In this case, Morriss agreed to purchase the Bank‘s holding company stock on behalf of Highland, and the buy order was reported to the loan committee in the first version of the Loan Officer‘s Report. This evidence may establish that the Bank looked more favorably upon Highland because of the stock purchase. It is not enough, however, merely to bring forth evidence that the borrower purchased another bank product or service to curry favor with the lender, or that the lender was positively impressed by such conduct, or even that the other transaction was a factor in the bank‘s decision to extend credit. According to the plain language of the statute, a claimant must prove that the purchase of the tied product or service was a mandatory condition or requirement of obtaining a loan from the lender.
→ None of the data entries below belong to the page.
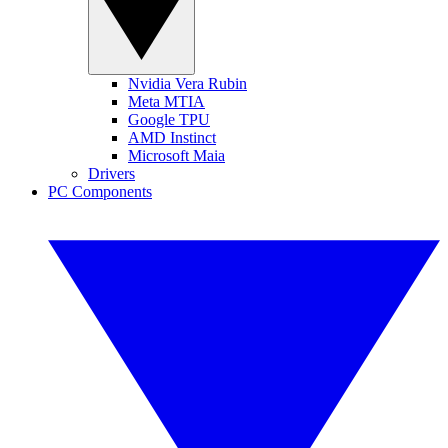
Nvidia Vera Rubin
Meta MTIA
Google TPU
AMD Instinct
Microsoft Maia
Drivers
PC Components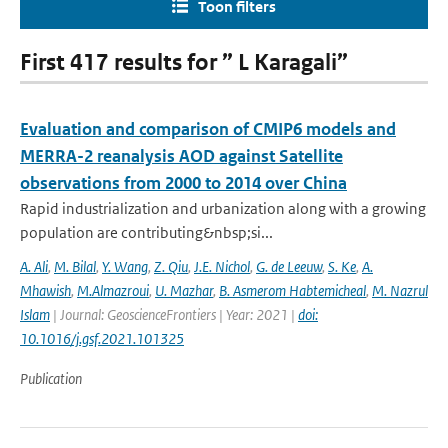
Toon filters
First 417 results for ” L Karagali”
Evaluation and comparison of CMIP6 models and
MERRA-2 reanalysis AOD against Satellite
observations from 2000 to 2014 over China
Rapid industrialization and urbanization along with a growing
population are contributing&nbsp;si...
A. Ali
,
M. Bilal
,
Y. Wang
,
Z. Qiu
,
J.E. Nichol
,
G. de Leeuw
,
S. Ke
,
A.
Mhawish
,
M.Almazroui
,
U. Mazhar
,
B. Asmerom Habtemicheal
,
M. Nazrul
Islam
| Journal: GeoscienceFrontiers | Year: 2021 |
doi:
10.1016/j.gsf.2021.101325
Publication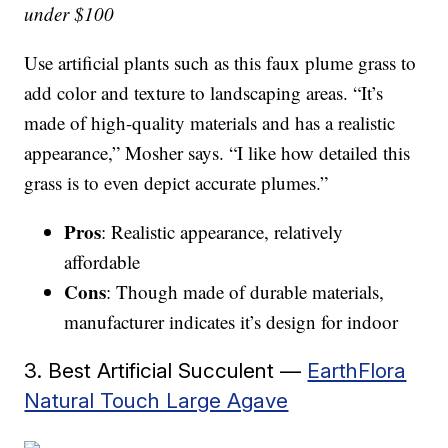
under $100
Use artificial plants such as this faux plume grass to
add color and texture to landscaping areas. “It’s
made of high-quality materials and has a realistic
appearance,” Mosher says. “I like how detailed this
grass is to even depict accurate plumes.”
Pros
: Realistic appearance, relatively
affordable
Cons
: Though made of durable materials,
manufacturer indicates it’s design for indoor
3. Best Artificial Succulent —
EarthFlora
Natural Touch Large Agave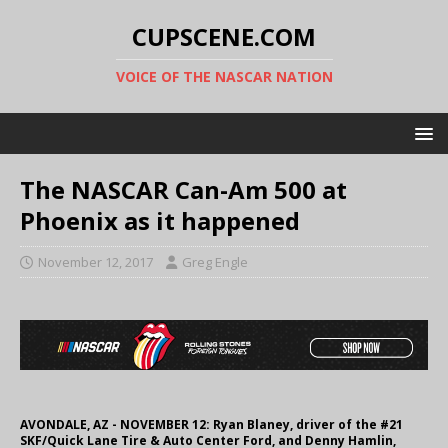
CUPSCENE.COM
VOICE OF THE NASCAR NATION
The NASCAR Can-Am 500 at
Phoenix as it happened
November 12, 2017
Greg Engle
AVONDALE, AZ - NOVEMBER 12: Ryan Blaney, driver of the #21
SKF/Quick Lane Tire & Auto Center Ford, and Denny Hamlin,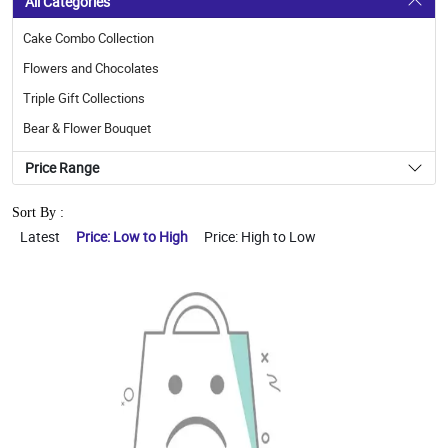
All Categories
Cake Combo Collection
Flowers and Chocolates
Triple Gift Collections
Bear & Flower Bouquet
Price Range
Sort By :
Latest
Price: Low to High
Price: High to Low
The borrower must be prevailed upon to agree to the additional product or service, lest credit be denied.
III.
The plaintiff‘s argument that the Bank‘s $610,000 loan was illegally tied to Highland‘s purchase of FFC stock does not rise above the level of speculation or conjecture. Constructing a circumstantial case in the face of overwhelming, contrary, direct evidence was a daunting burden that, we believe, ultimately proved insurmountable for the plaintiff. The plaintiff failed to establish a genuine issue for trial on an essential element of its claim. We therefore affirm the district court‘s summary judgment in favor of the defendant.